2015!
Foto oleh : Sergio Erbo
Seperti batu yang terus menggelinding, ia selalu menjumpai setiap masa yang
sedang terlampaui. Pengujung 2015 telah tiba, sejenak mari duduk, lalu kembali
melesat untuk menapaki langkah pada waktu yang tak pernah abadi.
Penyair hujan, dalam sajaknya mengatakan yang fana adalah
waktu, kita abadi. Sembari menyesap apa makna yang terkandung pada larik
bait-baitnya,rasanya memang waktu tak pernah abadi untuk kita, manusia. Ia
adalah keusangan. Sementara kita, dalam keadaan mati sekalipun, kita tetap ada.
Pada hati dan doa yang tertitipkan orang-orang terkasih kita.

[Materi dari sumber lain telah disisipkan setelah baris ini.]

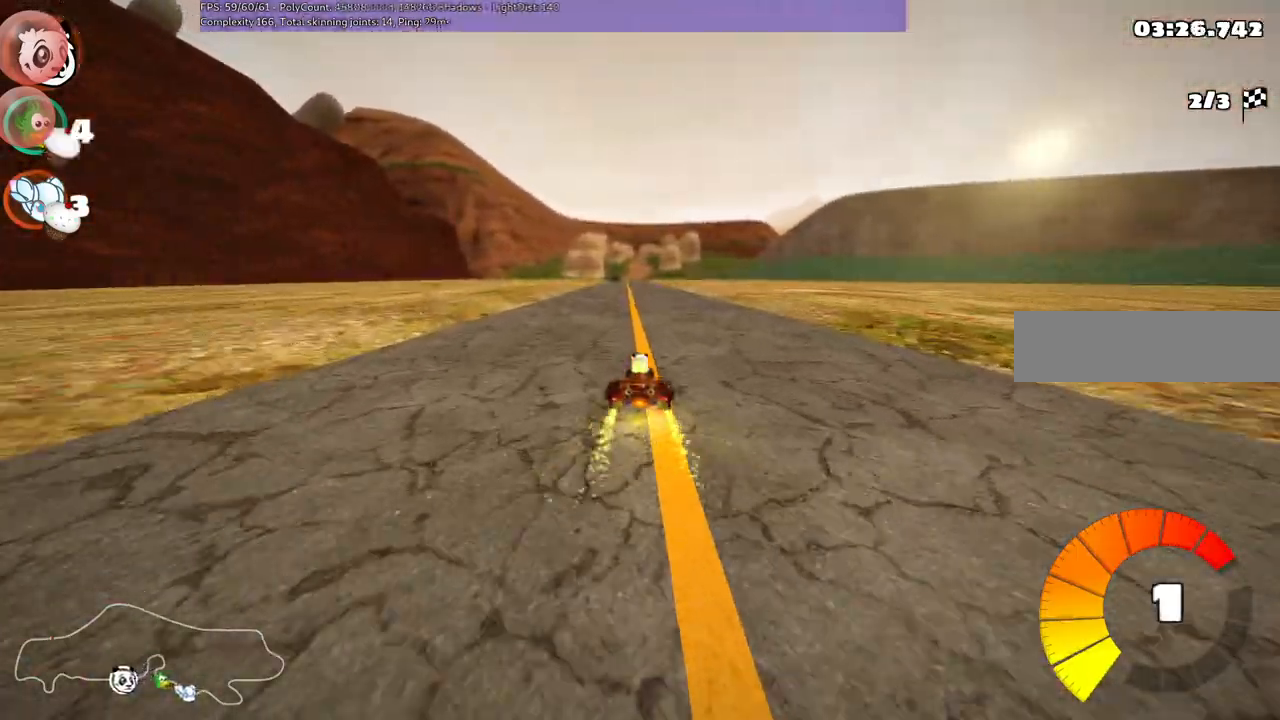
{"keys": ["up"], "events": [[283, "left", "up"]]}
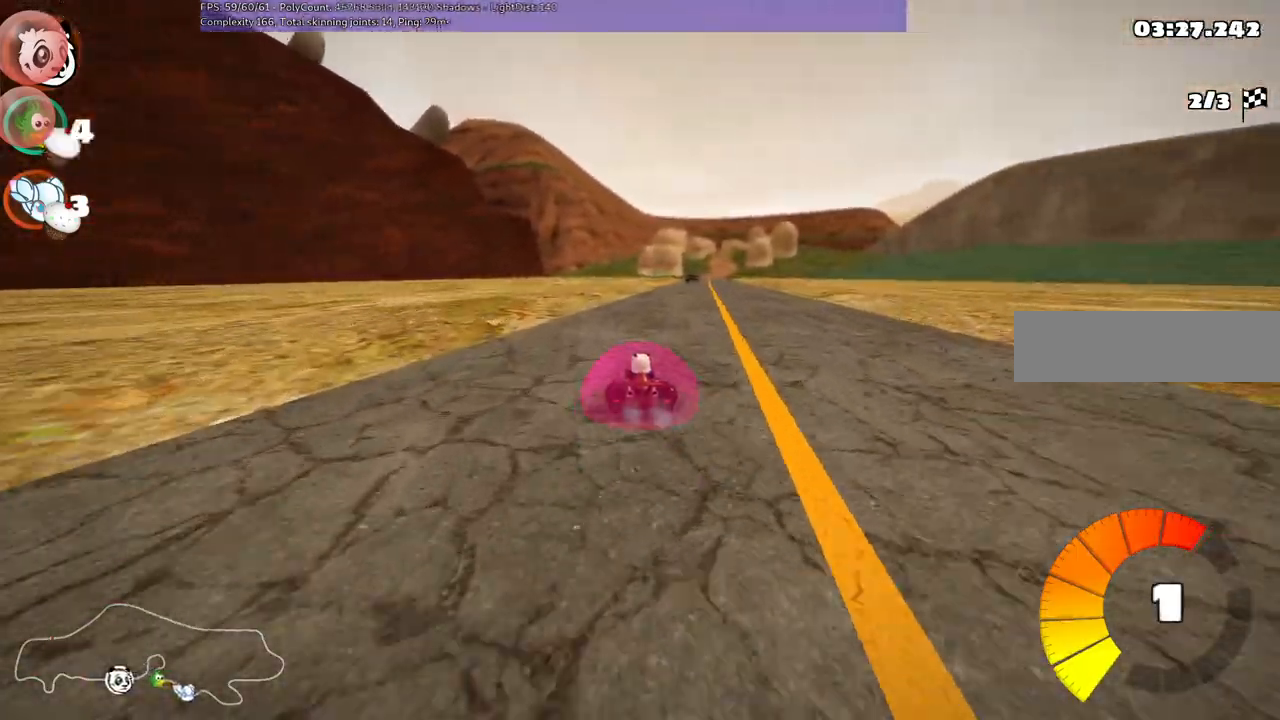
{"keys": ["up"], "events": [[17, "right", "down"], [150, "right", "up"]]}
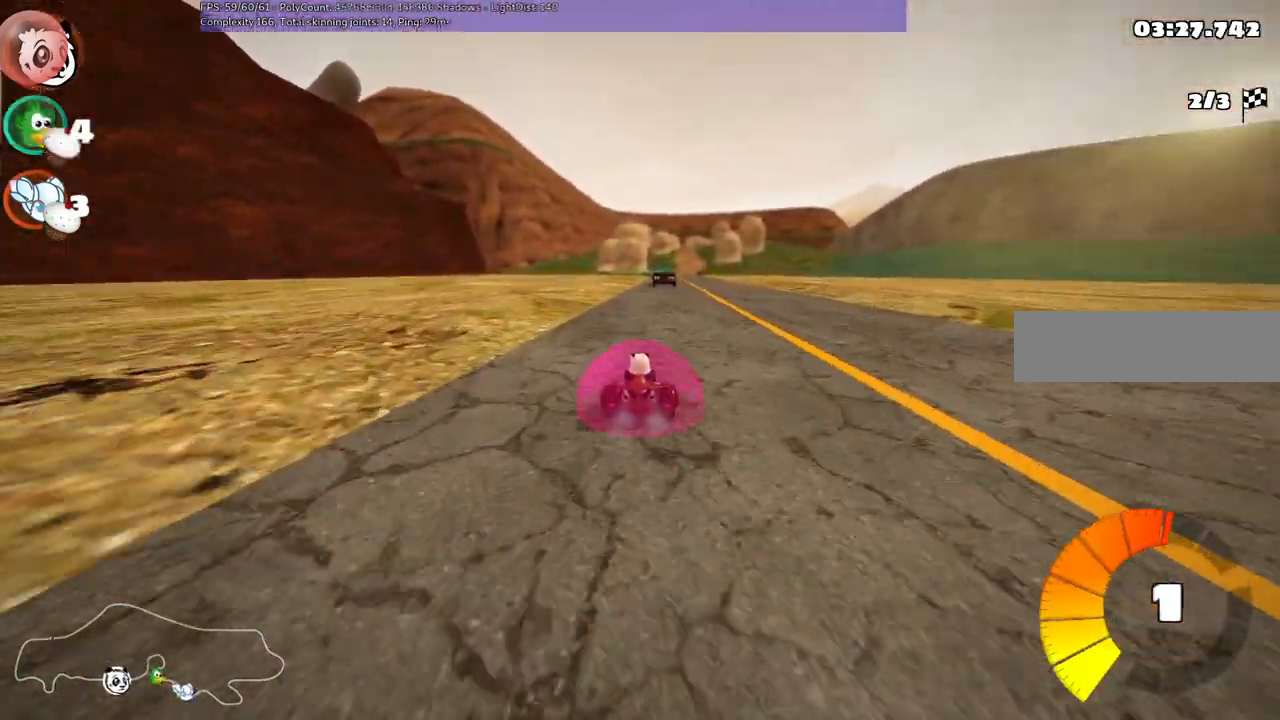
{"keys": ["up"], "events": [[83, "right", "down"], [267, "right", "up"]]}
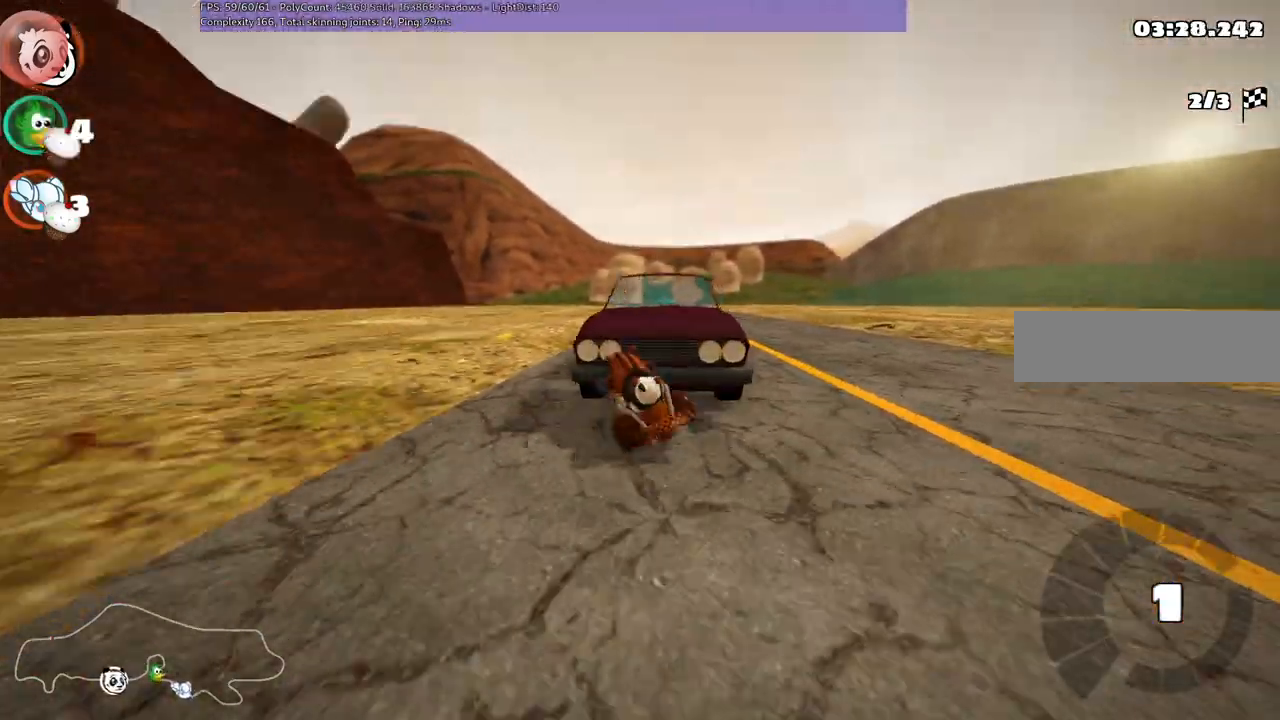
{"keys": ["up"], "events": []}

Pada tahun ini, saya dipertemukan dengan saudara-saudara
baru, yang hangat, selalu merekahkan senyumnya, membukakan kedua telapak tangan
mereka, menebarkan benih kepercayaan, bahwa, kita tidak sendirian menghadapi
kegetiran hidup ini.
Foto oleh: Ariv Fachri
Setidaknya, semangat para ibu-ibu Rembang, dan para
petani Pati, menjadi sumbangsih semangat terbesar bagi saya untuk menyelami derasnya
arus. Mereka adalah apa yang saya sebut, - Fighting Spirit! – semangat juang.
mediaindonesia.com
Lalu, saya bertemu pula, dengan almarhum Profesor Benny
Hoed, seorang bapak yang lembut dan saya rasa, ia adalah apa yang saya sebut
sebagai keikhlasan. Ia hampir tak berekspektasi, menjalankan sebagaimana ia
mengalir, menggelinding. Ia pula, yang mengenalkan kepada saya, mengelola
kekalahan. Orang selalu ingin menang dengan argumen mereka, usaha mereka,
namun, apa yang perlu saya lakukan, cukup menerima. Jika memang demikian,
sudah, terima. Menurutnya pula, musik membuat seorang menjadi lebih halus, lebih
bisa memahami orang lain. Saya masih menginginkan bertemu dia, dalam kesempatan
lain, ingin kembali ngobrol, perihal kehidupan, perihal bagaimana saya harus
menyikapi setiap kejadian. Namun, kala itu, sehari menjelang idul adha, rupanya
menjadi pertemuan, dan perbincangan intim, untuk pertama, dan terakhir kali.
www.gramedia.com
2015, saya juga belajar pada Hujan Bulan Juni yang
bertransformasi dalam bentuk novel. Saya terlalu banyak belajar, pada setiap
lembar-lembar karya penyair hujan itu. Kisah Sarwono dan Pinkan, begitu
menuntun saya untuk tetap sabar, tetap tabah, seperti yang terjadi pada akhir
hidup Sarwono, dalam cerita novel tersebut. Saya tak menyukai ketergesaan, saya
coba terus meminum apa yang mengalir pada Hujan Bulan Juni. Dirahasiakannya
rintik rindunya, kepada pohon berbunga itu. Dihapusnya jejak-jejak kakinya,
yang ragu-ragu di jalan itu. Dibiarkannya yang tak terucapkan, diserap akar
pohon bunga itu. Sekiranya, saya mencerna apa yang Sapardi maksudkan, namun
karena nila setitik, rusak susu sebelanga. Apa yang saya rahasiakan, apa yang
saya membiarkannya ia yang tak terucapkan itu diserap akar pohon bunga,
seketika meletup, membanjiri sumpah serapah pada mulut yang tak mulia. Jika
saja, tak ada pelajaran ketabahan, tak ada pelajaran mengelola kekalahan, maka
saya sudah kalap, oleh hal-hal yang mungkin saja ingin saya luapkan, dengan
katabelece yang kapanpun siap meluncur dengan tajam, bahkan mungkin sampai
detik ini.
Kemenangan, kekalahan, kerahasiaan, kehilangan,
kekecewaan, hanya akan lebur oleh keihklasan, oleh ketabahan yang Sapardi
ajarkan melalui Hujan Bulan Juninya, oleh rasa menerima, yang Profesor Benny
tuturkan.
Komentar
Posting Komentar
Bercuap ya..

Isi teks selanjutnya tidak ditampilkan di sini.